TABLE OF CONTENTS


Tags: persistence


Many Kubernetes cloud providers support dynamic volume expansion, which allows increasing the size of volumes when space runs out.


This article explains persistent volume expansion procedures and planning as it relates to Kublr components. At the same time these procedures can be useful for other applications volume expansion.


Dynamic volume expansion support in Kubernetes is described in more details in Kubernetes documentation:


Volume Resizing Procedure


1. Identify a persistent volume claim (PVC) that needs to be expanded.

We will use Kublr Elasticsearch data volume as an example:

kubectl get pvc -n kublr data-kublr-logging-elasticsearch-data-0 -o yaml

Note that the status of the PVC is good without conditions set.


2. In many cases an attached block volume cannot be resized dynamically and requires pods using the volume to be stopped (a notable exception is AWS EBS).

In this case scale corresponding Stateful Set or Deployment down to zero so that Kubernetes can detach and resize the used volumes.

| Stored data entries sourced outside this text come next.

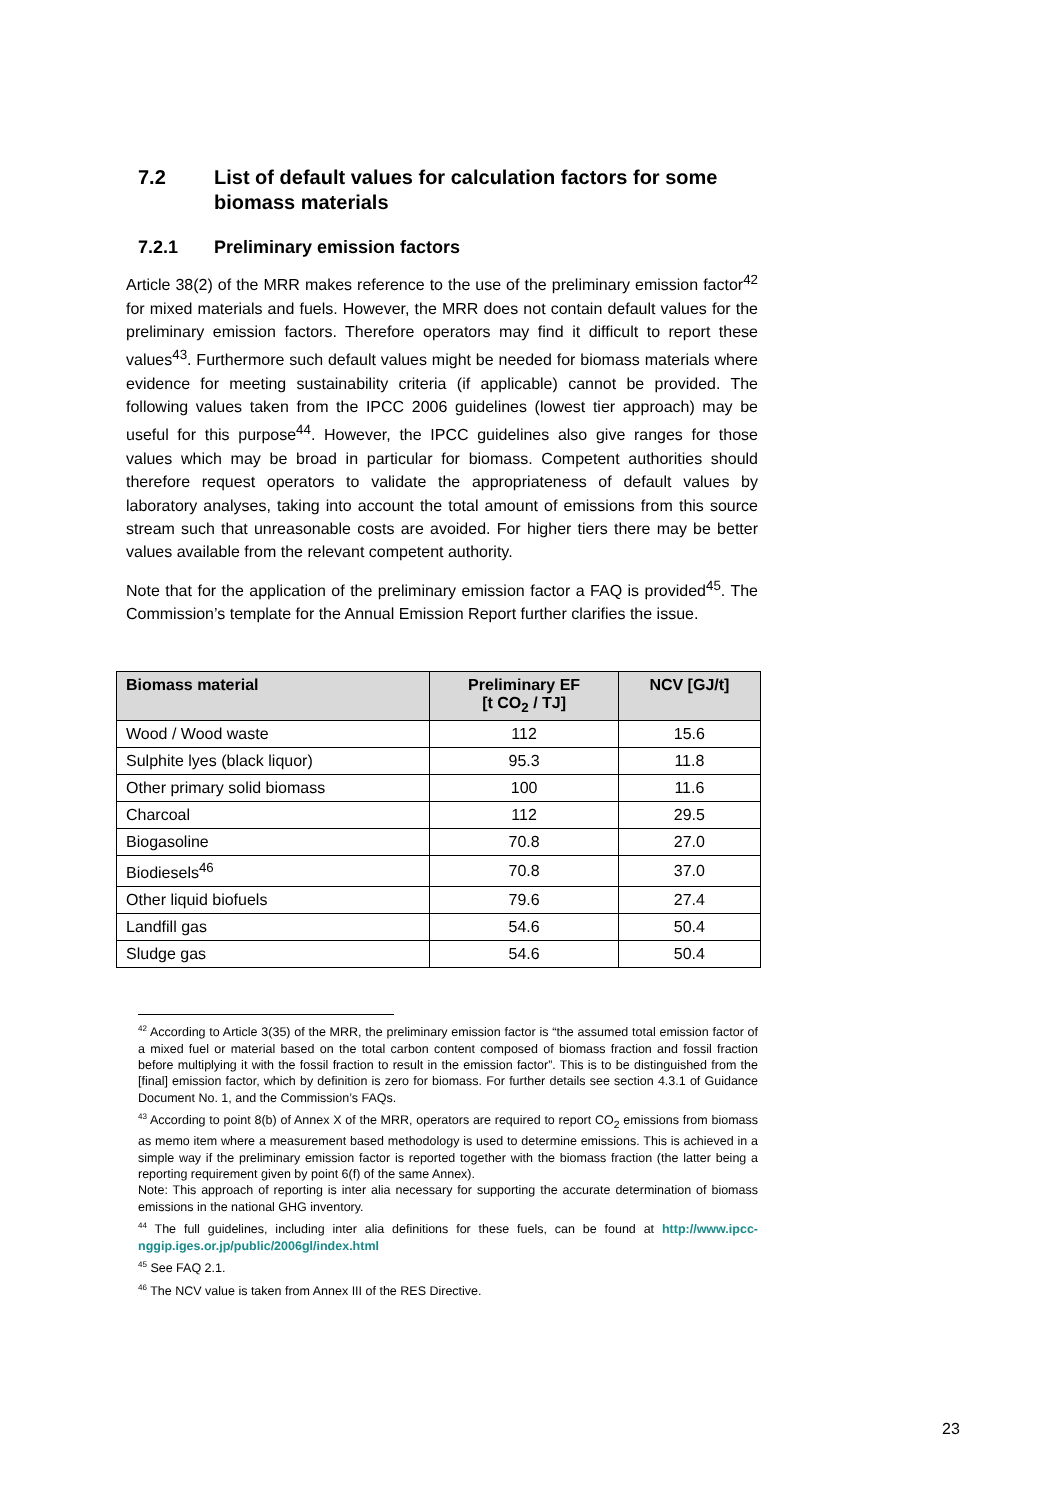7.2 List of default values for calculation factors for some biomass materials
7.2.1 Preliminary emission factors
Article 38(2) of the MRR makes reference to the use of the preliminary emission factor<sup>42</sup> for mixed materials and fuels. However, the MRR does not contain default values for the preliminary emission factors. Therefore operators may find it difficult to report these values<sup>43</sup>. Furthermore such default values might be needed for biomass materials where evidence for meeting sustainability criteria (if applicable) cannot be provided. The following values taken from the IPCC 2006 guidelines (lowest tier approach) may be useful for this purpose<sup>44</sup>. However, the IPCC guidelines also give ranges for those values which may be broad in particular for biomass. Competent authorities should therefore request operators to validate the appropriateness of default values by laboratory analyses, taking into account the total amount of emissions from this source stream such that unreasonable costs are avoided. For higher tiers there may be better values available from the relevant competent authority.
Note that for the application of the preliminary emission factor a FAQ is provided<sup>45</sup>. The Commission’s template for the Annual Emission Report further clarifies the issue.
| Biomass material | Preliminary EF [t CO<sub>2</sub> / TJ] | NCV [GJ/t] |
| --- | --- | --- |
| Wood / Wood waste | 112 | 15.6 |
| Sulphite lyes (black liquor) | 95.3 | 11.8 |
| Other primary solid biomass | 100 | 11.6 |
| Charcoal | 112 | 29.5 |
| Biogasoline | 70.8 | 27.0 |
| Biodiesels<sup>46</sup> | 70.8 | 37.0 |
| Other liquid biofuels | 79.6 | 27.4 |
| Landfill gas | 54.6 | 50.4 |
| Sludge gas | 54.6 | 50.4 |
<sup>42</sup> According to Article 3(35) of the MRR, the preliminary emission factor is “the assumed total emission factor of a mixed fuel or material based on the total carbon content composed of biomass fraction and fossil fraction before multiplying it with the fossil fraction to result in the emission factor”. This is to be distinguished from the [final] emission factor, which by definition is zero for biomass. For further details see section 4.3.1 of Guidance Document No. 1, and the Commission’s FAQs.
<sup>43</sup> According to point 8(b) of Annex X of the MRR, operators are required to report CO<sub>2</sub> emissions from biomass as memo item where a measurement based methodology is used to determine emissions. This is achieved in a simple way if the preliminary emission factor is reported together with the biomass fraction (the latter being a reporting requirement given by point 6(f) of the same Annex).
Note: This approach of reporting is inter alia necessary for supporting the accurate determination of biomass emissions in the national GHG inventory.
<sup>44</sup> The full guidelines, including inter alia definitions for these fuels, can be found at http://www.ipcc-nggip.iges.or.jp/public/2006gl/index.html
<sup>45</sup> See FAQ 2.1.
<sup>46</sup> The NCV value is taken from Annex III of the RES Directive.
23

kubectl scale -n kublr statefulset/kublr-logging-elasticsearch-data --replicas=0


3. Patch the PVC increasing its size

kubectl patch pvc -n kublr data-kublr-logging-elasticsearch-data-0 \
  -p '{ "spec": { "resources": { "requests": { "storage": "180Gi" }}}}'

When resizing is started you will see corresponding condition in the PVC status:

kubectl get pvc -n kublr data-kublr-logging-elasticsearch-data-0 -o yaml

...
status:
  accessModes:
  - ReadWriteOnce
  capacity:
    storage: 151Gi
  conditions:
  - lastProbeTime: null
    lastTransitionTime: "2021-07-02T15:23:56Z"
    status: "True"
    type: Resizing
  phase: Bound

and when resizing of the volume is complete, the status will change correspondingly:

kubectl get pvc -n kublr data-kublr-logging-elasticsearch-data-0 -o yaml

...
status:
  accessModes:
  - ReadWriteOnce
  capacity:
    storage: 151Gi
  conditions:
  - lastProbeTime: null
    lastTransitionTime: "2021-07-02T15:35:05Z"
    message: Waiting for user to (re-)start a pod to finish file system resize of
      volume on node.
    status: "True"
    type: FileSystemResizePending
  phase: Bound


4. Now you can scale the Stateful Set or Deployment back up

kubectl scale -n kublr statefulset/kublr-logging-elasticsearch-data --replicas=1


5. When pod(s) is(are) restarted and the volume resize is completed, Kubernetes will reflect that in the PVC status by changing the actual size and removing the condition

kubectl get pvc -n kublr data-kublr-logging-elasticsearch-data-0 -o yaml

...
status:
  accessModes:
  - ReadWriteOnce
  capacity:
    storage: 180Gi


Recovering from failure when expanding volumes


Follow the steps described in Kubernetes documentation:


If expanding underlying storage fails, the cluster administrator can manually recover the Persistent Volume Claim (PVC) state and cancel the resize requests. Otherwise, the resize requests are continuously retried by the controller without administrator intervention.
  1. Mark the PersistentVolume(PV) that is bound to the PersistentVolumeClaim(PVC) with Retain reclaim policy.
  2. Delete the PVC. Since PV has Retain reclaim policy - we will not lose any data when we recreate the PVC.
  3. Delete the claimRef entry from PV specs, so as new PVC can bind to it. This should make the PV Available.
  4. Re-create the PVC with smaller size than PV and set volumeName field of the PVC to the name of the PV. This should bind new PVC to existing PV.
  5. Don't forget to restore the reclaim policy of the PV.